Задания
a) Сколько этажей было в доме Сарьяна, если верить исходному тексту?
b) Верните из исходного текста дословно отрывок, который начинается со слов "Индийцы имеют великую" и заканчивается словами "зубы всеобщему кумиру.".

Полицейский ответил:
– Я могу это сделать только по решению парламента.
Пришлось прибегнуть к хитрости – я с актерами уехал в другую часть города и, когда все отрепетировали, приехал оператор, быстро поставили камеру и сняли, хотя к нам тут же стали сбегаться толпы людей.
Индийцы имеют великую кинематографию, они любят свои фильмы (да и многие другие народы тоже любят индийское кино!), любят своих актеров и вряд ли кто-нибудь захочет выбить зубы всеобщему кумиру.
В нашей группе не было актеров, известных индийцам, но все равно они с трепетом и уважением следили за процессом.
Потому что снималось кино. А они кино любят.
Мартирос Сарьян
Впервые я увидел Сарьяна в возрасте 6 лет – мы с мамой тогда год жили в Ереване у маминой тети Анаит, дочери Газароса Агаяна.
Сестра тети Анаит, тетя Люся – была женой Сарьяна. И потому мы очень часто бывали в доме Сарьянов и я помню свои первые впечатления от его мастерской, картин, его самого – уже седого тогда.
Помню запах фруктов в их саду – у Сарьяна был трехэтажный дом, а вокруг дома фруктовый сад, в саду текли арыки – там я пускал кораблики, срывал с деревьев и ел незабываемо-вкусные персики, абрикосы, виноград, ловил бабочек-кузнечиков. И часто наблюдал Сарьяна, рисующего в саду или мастерской... В картинах его я ничего интересного для себя в ту пору не видел –цветы, горы, портреты неизвестных мне людей.. Сам я в те годы рисовал танки, самолеты, пытался нарисовать Сталина, но безуспешно. И как-то в подсобке его мастерской, помогая перебирать его сестре тете Кате сложенные у стены картины я наткнулся на небольшую картину – на ней была нарисована демонстрация в Москве. В первой шеренге шел Сталин, в белом кителе, в белых, заправленных в сапоги, брюках. Таких картин в доме у Сарьяна и в мастерской я не видел и помню, меня тогда поразила эта картина, наверное тем, что там был нарисован Сталин. Значит, Сарьян в самом деле большой художник, раз так точно нарисовал Сталина. До этого я просил часто его нарисовать мне лошадь и у меня тогда было много карандашных рисунков лошадей, работы Сарьяна. Жаль, что они не сохранились. Много лет спустя я спросил у Сарьяна про эту картину.
– – Я нарисовал там много людей, – сказал Сарьян. – И сто первым его.

Предоставленные материалы
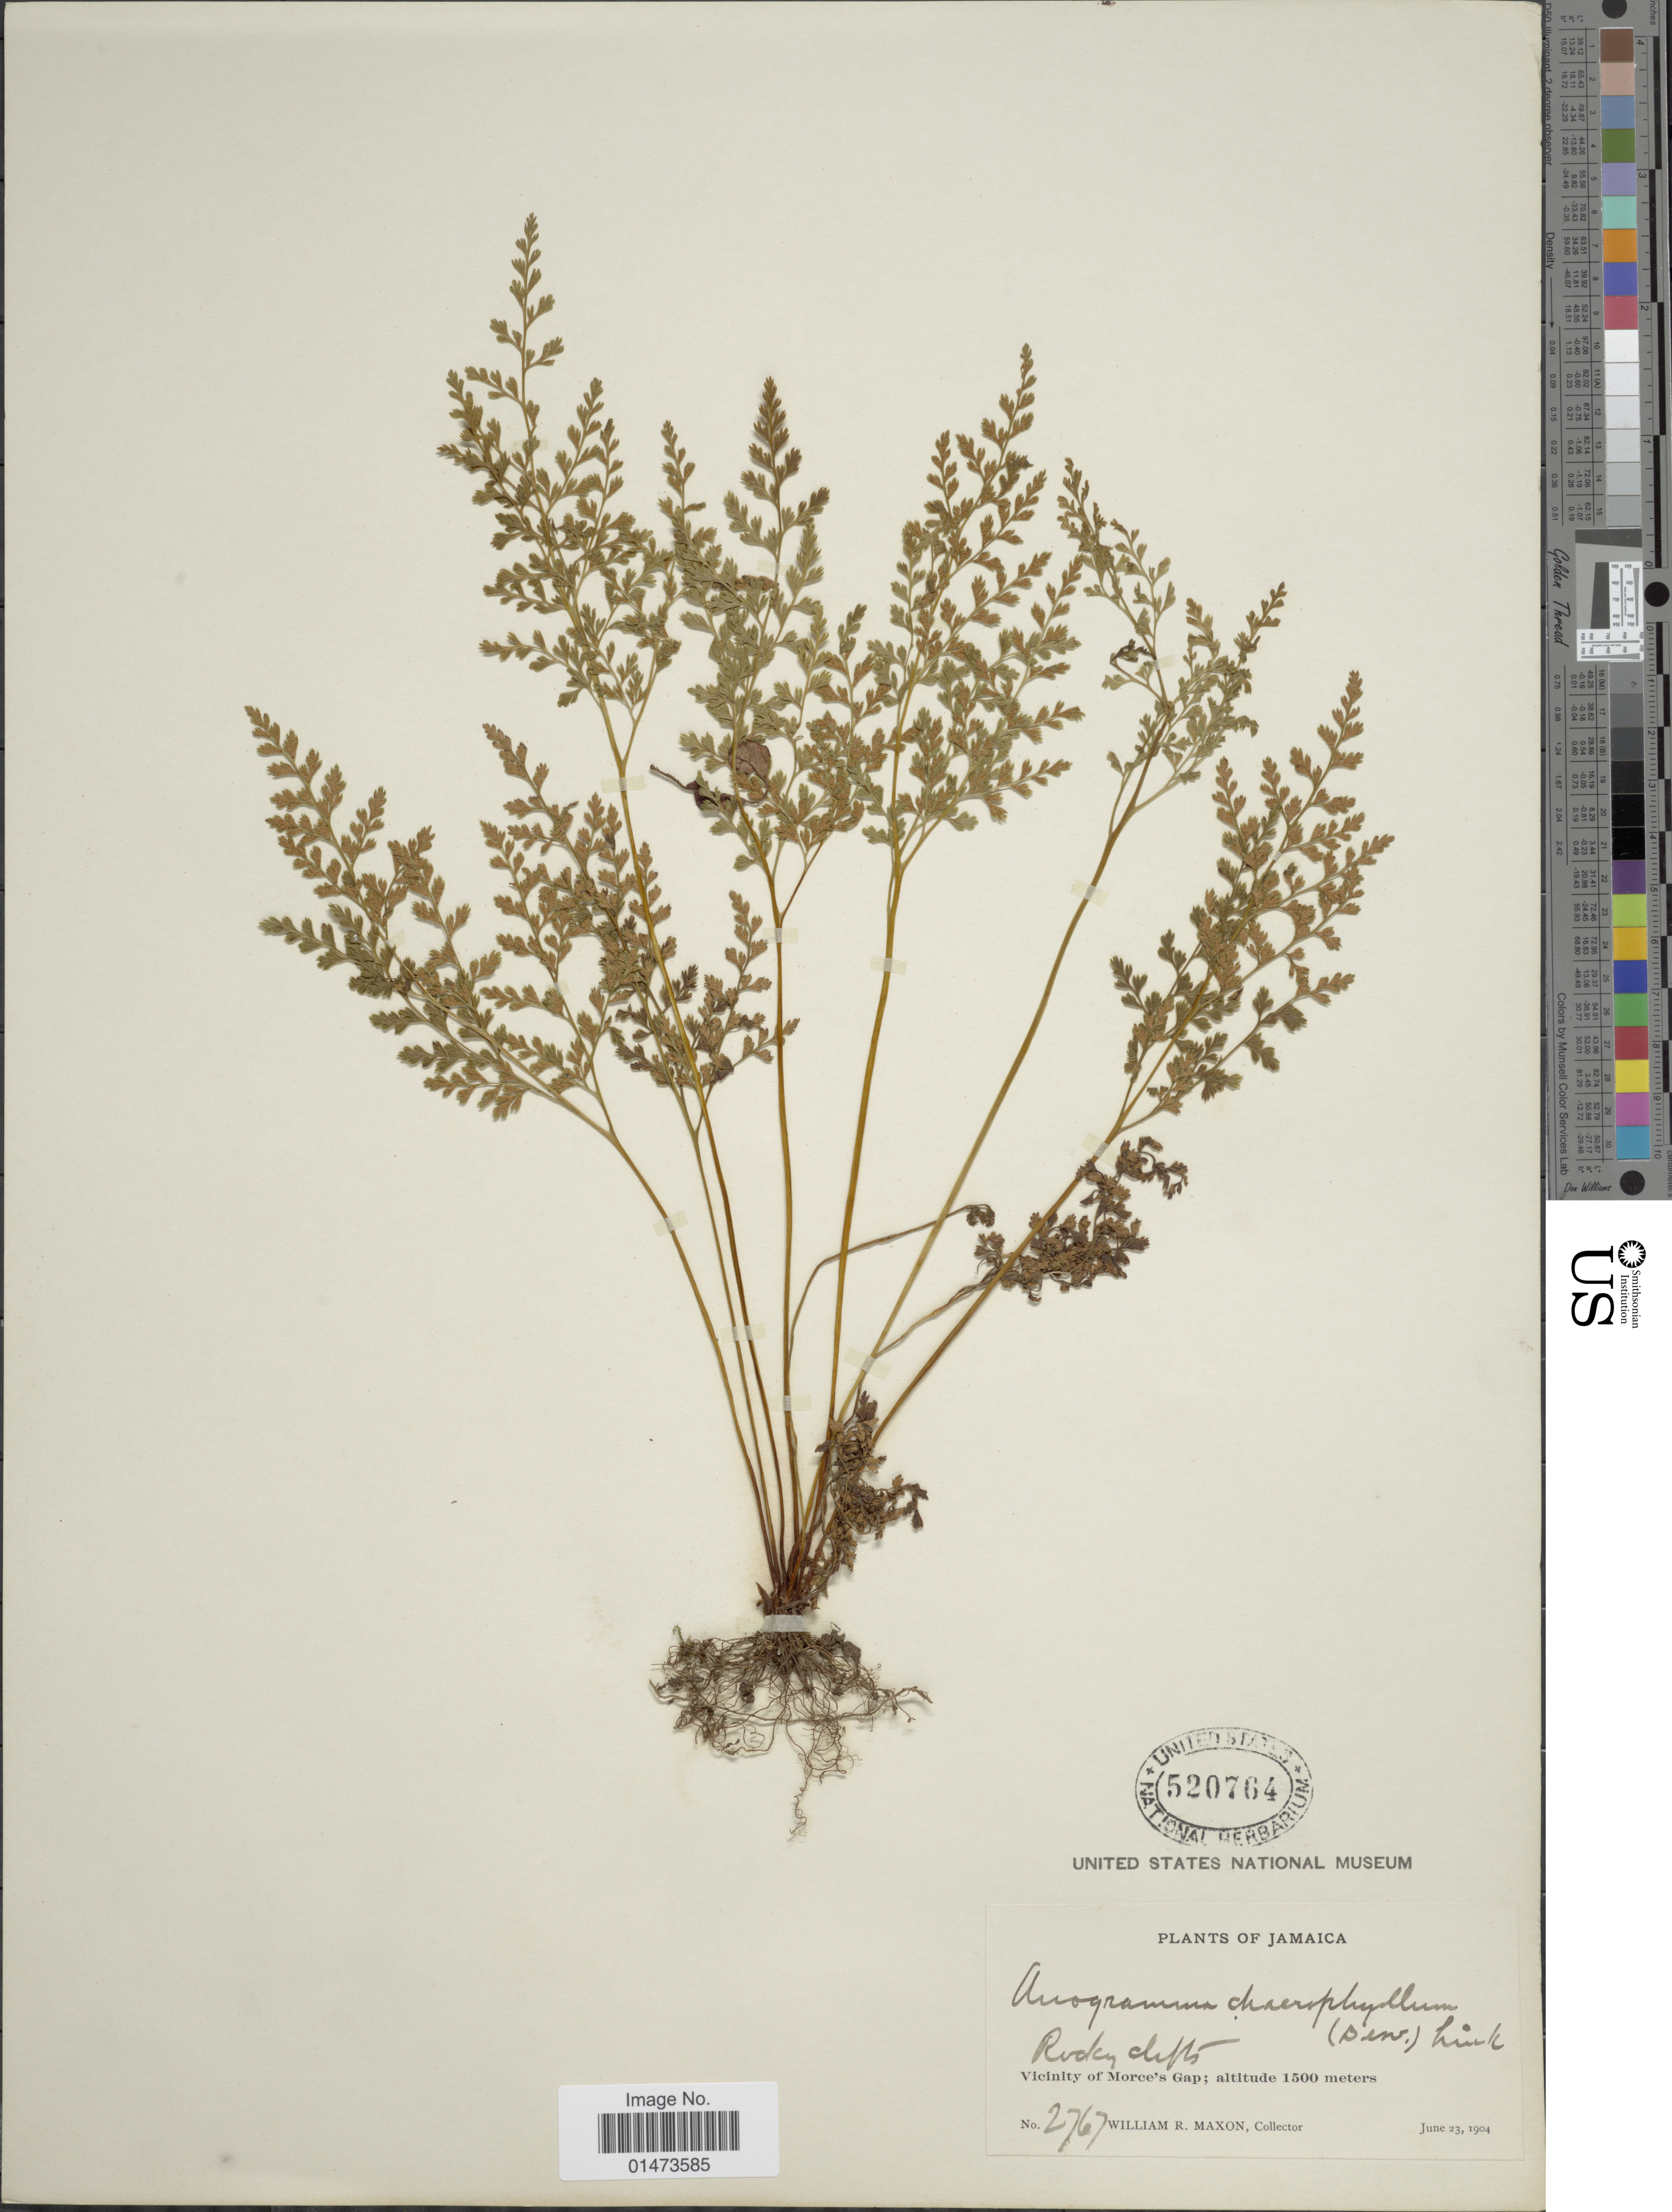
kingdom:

Ответы на задания
a) Три этажа.

b)
Индийцы имеют великую кинематографию, они любят свои фильмы (да и многие другие народы тоже любят индийское кино!), любят своих актеров и вряд ли кто-нибудь захочет выбить зубы всеобщему кумиру.